The goal here is to build your first simple model for the relationship between words. This is the first step in building a predictive text mining application. You will explore simple models and discover more complicated modeling techniques.

**Tasks to accomplish**
1. Build basic n-gram model - using the exploratory analysis you performed, build a basic n-gram model for predicting the next word based on the previous 1, 2, or 3 words.
1. Build a model to handle unseen n-grams - in some cases people will want to type a combination of words that does not appear in the corpora.
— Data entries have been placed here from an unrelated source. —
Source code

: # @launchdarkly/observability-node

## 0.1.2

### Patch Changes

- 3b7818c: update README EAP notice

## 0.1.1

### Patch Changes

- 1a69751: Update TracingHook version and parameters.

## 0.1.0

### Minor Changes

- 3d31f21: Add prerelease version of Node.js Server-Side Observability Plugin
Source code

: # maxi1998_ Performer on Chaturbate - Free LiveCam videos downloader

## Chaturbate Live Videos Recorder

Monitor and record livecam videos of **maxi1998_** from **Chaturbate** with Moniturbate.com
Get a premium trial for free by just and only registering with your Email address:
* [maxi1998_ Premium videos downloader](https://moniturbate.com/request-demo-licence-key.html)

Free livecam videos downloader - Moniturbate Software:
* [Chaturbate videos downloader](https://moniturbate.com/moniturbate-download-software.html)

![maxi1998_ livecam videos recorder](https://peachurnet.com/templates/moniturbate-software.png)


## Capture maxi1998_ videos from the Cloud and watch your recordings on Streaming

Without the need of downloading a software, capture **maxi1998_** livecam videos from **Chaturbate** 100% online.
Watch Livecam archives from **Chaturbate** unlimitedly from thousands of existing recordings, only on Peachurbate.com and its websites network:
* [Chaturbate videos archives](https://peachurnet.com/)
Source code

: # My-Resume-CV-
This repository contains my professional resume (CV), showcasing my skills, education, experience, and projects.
Build a model to handle cases where a particular n-gram isn't observed.

**Questions to consider**
1. How can you efficiently store an n-gram model (think Markov Chains)?
1. How can you use the knowledge about word frequencies to make your model smaller and more efficient?
1. How many parameters do you need (i.e. how big is n in your n-gram model)?
1. Can you think of simple ways to "smooth" the probabilities (think about giving all n-grams a non-zero probability even if they aren't observed in the data) ?
1. How do you evaluate whether your model is any good?
1. How can you use backoff models to estimate the probability of unobserved n-grams?